The light in Juice’s face sank beneath a cloud. “We’re getting by. How is your family?”
“Tough times with no end in sight, but we’re together and alive. Considering the state of things, that’s something.”
“Right you are, Sarge. Listen, this isn’t the safest place to catch up. Follow me.”
Juice spun on his heel and Mason followed. They walked into the guest bathroom at the end of the hall. Juice closed the door behind Mason and then stopped, waiting for something.
“Why are we hanging out in the bathroom?” Mason asked.
“Have you used this bathroom before?”
“Yeah, I remember wandering back here for re
lief at that Christmas party two years ago.”
“And when you used the bathroom two years ago at the Christmas party, did you notice anything unusual about it?”
“No.”
“How about now?”
Mason looked around. It was a fancy modern design. Flexible water tubes hung out of the wall where the sink had once been. It had been one of those faucets that spilled out like a waterfall into a clear glass sink. Apparently someone’s HGTV home needed it too. Large holes in the wall showed where they’d ripped the anchors out.
“There’s no place to wash your hands?”
“Very funny,” he said. “Anything else?”
The toilet was still there. Apparently even a fancy one wasn’t worth the average looter’s time. The shower stall to the left was one of those that had no door and a wall to keep the spray in.
“I give up. Aside from it looking like it cost more than most kitchens, I don’t see anything unusual.”
“Exactly.” Juice turned and reached into the shower stall over to the recessed shelf in the tile wall. His fingers curled up into the overhang searching for something. Mason heard a click and a muffled whirring sound, like gears turning. Juice stepped back and looked at Mason with a broad grin. “Open sesame.”
With all that had happened, Mason didn’t think he’d ever be surprised again. He was.
The tiled shower floor lifted. Sixty seconds later and the whole thing had rotated up revealing a set of stairs descending below.
Juice smacked his shoulder. “Didn’t expect that, did you?”
“Can’t say I did.”
“I knew the world would crack at some point.

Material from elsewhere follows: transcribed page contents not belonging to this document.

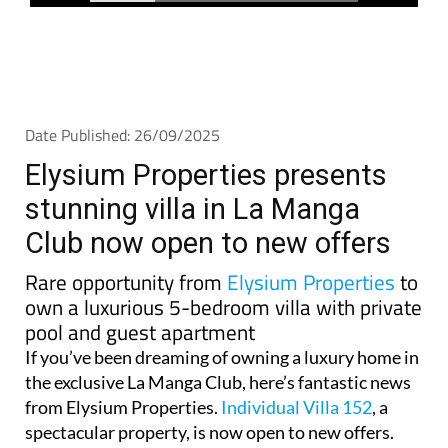
Date Published: 26/09/2025
Elysium Properties presents
stunning villa in La Manga
Club now open to new offers
Rare opportunity from
Elysium Properties
to
own a luxurious 5-bedroom villa with private
pool and guest apartment
If you’ve been dreaming of owning a luxury home in
the exclusive La Manga Club, here’s fantastic news
from Elysium Properties.
Individual Villa 152
, a
spectacular property, is now open to new offers.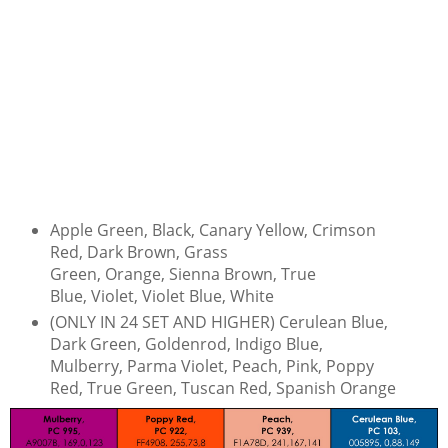
Apple Green, Black, Canary Yellow, Crimson
Red, Dark Brown, Grass
Green, Orange, Sienna Brown, True
Blue, Violet, Violet Blue, White
(ONLY IN 24 SET AND HIGHER) Cerulean Blue,
Dark Green, Goldenrod, Indigo Blue,
Mulberry, Parma Violet, Peach, Pink, Poppy
Red, True Green, Tuscan Red, Spanish Orange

So I created this little emergency refuge for Linda and me. Watch your head.”
“Where is she?”
“Sleeping.”
Mason followed him down the stairs making sure not to bump his head as he cleared the floor, now roof. They entered a large room with a couple of closed doors along the wall to the right. Juice tapped a button next to the stairs and the shower floor above slowly lowered into place. “Very secret agent. Very Juice Bond.”